ProPhase Labs, Inc. and Subsidiaries

Notes to Condensed Consolidated Financial Statements

(unaudited)

 

In May 2021, the FASB issued ASU 2021-04, Earnings Per Share (Topic 260), Debt-Modifications and Extinguishments (Subtopic 470-50), Compensation-Stock Compensation (Topic 718), and Derivatives and Hedging-Contracts in Entity’s Own Equity (Subtopic 815-40). This ASU reduces diversity in an issuer’s accounting for modifications or exchanges of freestanding equity-classified written call options (for example, warrants) that remain equity classified after modification or exchange. This ASU provides guidance for a modification or an exchange of a freestanding equity-classified written call option that is not within the scope of another Topic. It specifically addresses: (1) how an entity should treat a modification of the terms or conditions or an exchange of a freestanding equity-classified written call option that remains equity classified after modification or exchange; (2) how an entity should measure the effect of a modification or an exchange of a freestanding equity-classified written call option that remains equity classified after modification or exchange; and (3) how an entity should recognize the effect of a modification or an exchange of a freestanding equity-classified written call option that remains equity classified after modification or exchange.
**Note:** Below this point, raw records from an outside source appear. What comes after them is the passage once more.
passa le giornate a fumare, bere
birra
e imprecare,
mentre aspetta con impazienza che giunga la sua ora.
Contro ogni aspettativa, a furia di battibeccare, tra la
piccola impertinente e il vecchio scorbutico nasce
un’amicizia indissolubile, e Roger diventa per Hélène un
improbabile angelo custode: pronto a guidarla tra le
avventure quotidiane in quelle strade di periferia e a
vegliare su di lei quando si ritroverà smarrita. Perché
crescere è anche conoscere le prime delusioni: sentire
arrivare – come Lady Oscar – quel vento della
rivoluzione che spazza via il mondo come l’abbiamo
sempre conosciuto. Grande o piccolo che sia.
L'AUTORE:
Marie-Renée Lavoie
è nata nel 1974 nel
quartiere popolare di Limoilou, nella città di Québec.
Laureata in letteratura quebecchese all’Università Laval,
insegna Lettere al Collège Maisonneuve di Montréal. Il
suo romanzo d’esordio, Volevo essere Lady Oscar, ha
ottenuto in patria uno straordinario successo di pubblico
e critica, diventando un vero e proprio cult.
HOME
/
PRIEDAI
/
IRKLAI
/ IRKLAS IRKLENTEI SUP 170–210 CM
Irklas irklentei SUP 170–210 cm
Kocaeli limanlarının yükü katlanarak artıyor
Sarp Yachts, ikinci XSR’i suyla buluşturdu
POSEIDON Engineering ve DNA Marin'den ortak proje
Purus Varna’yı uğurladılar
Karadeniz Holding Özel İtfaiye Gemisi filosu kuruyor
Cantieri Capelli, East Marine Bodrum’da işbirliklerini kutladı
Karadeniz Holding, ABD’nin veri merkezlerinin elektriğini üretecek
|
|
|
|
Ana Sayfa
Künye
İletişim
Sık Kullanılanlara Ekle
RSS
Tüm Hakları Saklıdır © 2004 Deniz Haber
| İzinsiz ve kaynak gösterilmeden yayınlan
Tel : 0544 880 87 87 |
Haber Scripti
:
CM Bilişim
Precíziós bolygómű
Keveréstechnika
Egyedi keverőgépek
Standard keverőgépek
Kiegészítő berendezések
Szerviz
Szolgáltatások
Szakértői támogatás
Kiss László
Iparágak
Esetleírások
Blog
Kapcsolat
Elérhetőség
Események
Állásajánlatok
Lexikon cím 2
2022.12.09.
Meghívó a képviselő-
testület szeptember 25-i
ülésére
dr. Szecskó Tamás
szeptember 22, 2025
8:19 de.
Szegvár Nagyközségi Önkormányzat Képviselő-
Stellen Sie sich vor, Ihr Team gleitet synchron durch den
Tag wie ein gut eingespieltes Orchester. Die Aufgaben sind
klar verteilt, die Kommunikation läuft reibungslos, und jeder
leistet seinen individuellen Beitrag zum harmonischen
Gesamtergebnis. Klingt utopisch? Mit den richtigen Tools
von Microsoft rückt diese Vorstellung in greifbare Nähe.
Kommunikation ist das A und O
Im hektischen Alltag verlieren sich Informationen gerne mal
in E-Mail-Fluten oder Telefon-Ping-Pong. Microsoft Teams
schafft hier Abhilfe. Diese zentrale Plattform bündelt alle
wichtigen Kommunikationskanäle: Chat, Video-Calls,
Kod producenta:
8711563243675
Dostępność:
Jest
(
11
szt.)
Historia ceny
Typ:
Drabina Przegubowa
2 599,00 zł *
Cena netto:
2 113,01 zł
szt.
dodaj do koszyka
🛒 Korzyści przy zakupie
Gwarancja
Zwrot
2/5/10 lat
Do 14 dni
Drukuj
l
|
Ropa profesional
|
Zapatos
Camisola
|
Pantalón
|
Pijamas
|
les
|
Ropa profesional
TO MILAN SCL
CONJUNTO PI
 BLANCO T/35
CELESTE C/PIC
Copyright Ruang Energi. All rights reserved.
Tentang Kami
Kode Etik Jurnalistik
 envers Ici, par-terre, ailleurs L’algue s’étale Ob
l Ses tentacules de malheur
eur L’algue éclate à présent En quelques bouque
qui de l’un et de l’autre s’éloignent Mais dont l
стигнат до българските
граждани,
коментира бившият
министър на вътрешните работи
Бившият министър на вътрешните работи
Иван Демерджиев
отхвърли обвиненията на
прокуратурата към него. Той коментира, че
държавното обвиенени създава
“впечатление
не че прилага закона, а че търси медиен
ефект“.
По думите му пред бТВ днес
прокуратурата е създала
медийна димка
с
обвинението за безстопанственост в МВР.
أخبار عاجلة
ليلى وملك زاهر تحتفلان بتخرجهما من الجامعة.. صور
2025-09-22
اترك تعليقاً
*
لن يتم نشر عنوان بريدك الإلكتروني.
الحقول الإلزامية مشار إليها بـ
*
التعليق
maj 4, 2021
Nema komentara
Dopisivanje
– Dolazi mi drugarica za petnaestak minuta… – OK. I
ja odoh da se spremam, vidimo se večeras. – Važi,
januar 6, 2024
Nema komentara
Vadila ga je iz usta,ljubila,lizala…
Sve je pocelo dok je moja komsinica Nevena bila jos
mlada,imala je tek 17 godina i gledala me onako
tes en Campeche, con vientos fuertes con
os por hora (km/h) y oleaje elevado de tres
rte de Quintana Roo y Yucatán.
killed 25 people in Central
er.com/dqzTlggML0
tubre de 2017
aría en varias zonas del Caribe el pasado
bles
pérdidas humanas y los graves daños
This ASU will be effective for all entities for fiscal years beginning after December 15, 2021. An entity should apply the amendments prospectively to modifications or exchanges occurring on or after the effective date of the amendments. Early adoption is permitted, including adoption in an interim period. The adoption of ASU 2021-04 is not expected to have a material impact on the Company’s financial statements or disclosures.

 

In October 2021, the FASB issued ASU 2021-08, Accounting for Contract Assets and Contract Liabilities from Contracts with Customers (“ASU 2021-08”). The standard improves the accounting for acquired revenue contracts with customers in a business combination by addressing diversity in practice and inconsistency related to (1) recognition of an acquired contract liability and (2) payment terms and their effect on subsequent revenue recognized by the acquirer. ASU 2021-08 will be effective for the Company for interim and annual periods in fiscal years beginning after December 15, 2022. We are in the process of evaluating the impact that ASU 2021-08 will have on our condensed consolidated financial statements and associated disclosures.